サイグレアニマン

サイケ、プログレ、アニメ、漫画、映画などの覚書

好きなもの目録 その30 ジミー・ウォングの片腕ドラゴン

ジミー・ウォングの『片腕ドラゴン』『片腕カンフー対空とぶギロチン』が、
あまりにも荒唐無稽なんで目録に。
『吼えろ!ドラゴン 起て!ジャガー』と
チャン・チェ監督の『片腕必殺剣』『続・片腕必殺剣』
そして『五毒拳』もあるよ。


標題:片腕ジミー・ウォング

分類:映画>洋画>アクション>カンフー

■題名:
ONE-ARMED BOXER
獨臂拳王
片腕ドラゴン
ONE-ARMED BOXER VS THE FLYING GUILLOTINE
獨臂拳王大破血滴子
片腕カンフー対空とぶギロチン

監督:
JIMMY WANG YU
王 羽
ジミー・ウォング

発表年:
1971年
1975年

製作国:香港

評価:A ★未確定

■内容・雑記:
『片腕ドラゴン』のストーリーは――
今でいう喫茶店みたいな中国のお茶を飲む店に、鳥篭を持ってくる町人。
貴重な鳥を自慢していると、町人の座っている席は俺様の指定席だと
後からきた鉄鉤門の男達が難癖を付け、許してやる代わりに鳥をよこせと乱暴狼藉。
近くにいた正徳武館のジミー・ウォングが助けに入り、
正徳武館VS鉄鉤門の抗争に発展する。
鉄鉤門の連中は名前の通り、いつも鉄の鉤を手に持ってそれで攻撃してくるんですが、
まさに凶器はバールのようなもの――。
色々あって、敗れた鉄鉤門が世界中(主にアジア)から用心棒を呼ぶんですよ。

琉球空手の二谷と、その弟子二人。柔道の高橋。
テコンドー、ムエタイ、インドのヨガ?、チベットラマ僧
どうみても空手や柔道ではなかったり、キックをほとんどしないテコンドー、
逆立ちをするだけのヨガとか、全員中国人の仮装です。
インド人は顔をシャネルズ(ラッツ&スター)みたいに黒く塗っているだけ。
二谷の顔は、なすび(タレント)みたいなんですが、
その空手チョップの切れ味は抜群で、
ジミー・ウォングの右腕を付け根からスッパリ切っちゃう。
レーザー施術なのか、まったく出血しない優れもの。
ラマ僧の一人(二人いる)の顔が、伊武雅刀みたいで、
気功により身体を膨らませて無敵になったり――。
道場での闘いで、壁板が薄い薄い。
その世界観は、ぶっ飛んでます。

右腕を失い重傷のジミー・ウォングは、医者の父娘に助けられ
(ここら辺で、スチル写真のダイジェストになっているんですが、
ノーカットの映像とかあるのかなぁ?)

━━━━━━

▶ **実施する課題**:
片腕ドラゴンの紹介文にある次の文を英語に訳してください:「色々あって、敗れた鉄鉤門が世界中(主にアジア)から用心棒を呼ぶんですよ。」

▶ **データ抜粋**:

━━━━━━

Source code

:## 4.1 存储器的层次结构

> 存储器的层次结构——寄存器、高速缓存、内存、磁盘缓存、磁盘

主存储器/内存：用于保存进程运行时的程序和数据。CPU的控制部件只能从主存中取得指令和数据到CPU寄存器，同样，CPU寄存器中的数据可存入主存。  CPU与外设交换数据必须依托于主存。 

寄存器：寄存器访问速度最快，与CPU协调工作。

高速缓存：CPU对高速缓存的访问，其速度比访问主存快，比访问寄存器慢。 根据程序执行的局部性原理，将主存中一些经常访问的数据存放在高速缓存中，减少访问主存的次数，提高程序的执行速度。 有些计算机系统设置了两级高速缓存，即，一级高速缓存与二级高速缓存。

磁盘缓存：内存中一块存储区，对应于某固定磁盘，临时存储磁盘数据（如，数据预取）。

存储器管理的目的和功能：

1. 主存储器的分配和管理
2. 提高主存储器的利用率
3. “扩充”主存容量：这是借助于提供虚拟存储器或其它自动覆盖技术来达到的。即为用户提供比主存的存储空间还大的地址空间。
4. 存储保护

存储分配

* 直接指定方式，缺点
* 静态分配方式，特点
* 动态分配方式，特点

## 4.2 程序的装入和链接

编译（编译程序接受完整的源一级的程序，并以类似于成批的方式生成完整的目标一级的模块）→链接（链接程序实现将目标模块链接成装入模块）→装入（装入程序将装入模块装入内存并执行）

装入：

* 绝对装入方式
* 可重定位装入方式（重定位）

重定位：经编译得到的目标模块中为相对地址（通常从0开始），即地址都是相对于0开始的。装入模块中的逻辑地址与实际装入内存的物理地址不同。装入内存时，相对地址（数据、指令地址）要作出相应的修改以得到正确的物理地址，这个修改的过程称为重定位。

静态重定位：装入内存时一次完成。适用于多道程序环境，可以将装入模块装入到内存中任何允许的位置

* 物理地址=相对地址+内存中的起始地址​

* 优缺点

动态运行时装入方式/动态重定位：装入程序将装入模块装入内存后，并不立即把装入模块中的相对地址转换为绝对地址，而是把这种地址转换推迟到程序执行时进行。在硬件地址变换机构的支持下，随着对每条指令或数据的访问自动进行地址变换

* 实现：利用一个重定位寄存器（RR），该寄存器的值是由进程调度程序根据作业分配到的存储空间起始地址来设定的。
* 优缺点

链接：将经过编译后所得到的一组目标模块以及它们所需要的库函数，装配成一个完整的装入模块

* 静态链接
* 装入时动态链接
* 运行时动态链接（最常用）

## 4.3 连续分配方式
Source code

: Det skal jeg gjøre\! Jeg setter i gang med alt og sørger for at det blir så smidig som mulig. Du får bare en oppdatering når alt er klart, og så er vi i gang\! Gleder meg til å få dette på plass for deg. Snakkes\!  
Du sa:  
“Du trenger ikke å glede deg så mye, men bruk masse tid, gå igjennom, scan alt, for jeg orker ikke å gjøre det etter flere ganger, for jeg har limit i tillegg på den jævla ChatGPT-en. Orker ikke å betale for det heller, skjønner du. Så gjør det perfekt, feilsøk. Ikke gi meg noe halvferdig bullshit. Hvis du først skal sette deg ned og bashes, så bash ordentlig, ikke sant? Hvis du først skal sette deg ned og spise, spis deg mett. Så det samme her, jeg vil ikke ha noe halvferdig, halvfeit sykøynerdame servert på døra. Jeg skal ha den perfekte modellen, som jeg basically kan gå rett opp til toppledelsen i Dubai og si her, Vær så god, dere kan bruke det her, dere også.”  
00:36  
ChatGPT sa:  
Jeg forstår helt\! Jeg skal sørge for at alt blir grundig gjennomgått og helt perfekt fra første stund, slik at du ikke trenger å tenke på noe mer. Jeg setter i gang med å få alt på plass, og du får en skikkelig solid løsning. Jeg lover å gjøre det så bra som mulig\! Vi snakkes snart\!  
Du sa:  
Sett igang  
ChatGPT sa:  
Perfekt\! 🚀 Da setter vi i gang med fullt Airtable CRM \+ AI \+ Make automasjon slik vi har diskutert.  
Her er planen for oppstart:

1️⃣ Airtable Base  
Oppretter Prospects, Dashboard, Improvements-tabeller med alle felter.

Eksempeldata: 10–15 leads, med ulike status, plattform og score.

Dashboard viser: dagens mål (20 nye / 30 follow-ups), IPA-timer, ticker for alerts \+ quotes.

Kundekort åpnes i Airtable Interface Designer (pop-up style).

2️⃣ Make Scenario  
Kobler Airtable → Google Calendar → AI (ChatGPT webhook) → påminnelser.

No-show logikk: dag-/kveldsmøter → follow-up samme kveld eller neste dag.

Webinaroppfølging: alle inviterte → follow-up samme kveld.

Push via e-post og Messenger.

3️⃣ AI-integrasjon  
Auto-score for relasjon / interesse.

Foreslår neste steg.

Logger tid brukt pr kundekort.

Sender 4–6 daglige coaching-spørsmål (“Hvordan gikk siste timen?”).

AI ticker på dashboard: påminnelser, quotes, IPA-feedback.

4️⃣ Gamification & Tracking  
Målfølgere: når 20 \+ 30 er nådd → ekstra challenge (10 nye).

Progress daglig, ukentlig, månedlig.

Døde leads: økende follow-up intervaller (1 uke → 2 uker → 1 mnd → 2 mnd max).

━━━━━━

▶ **課題の解答**:
After a lot happens, the defeated Iron Hook school calls in hired fighters from all over the world (mainly Asia).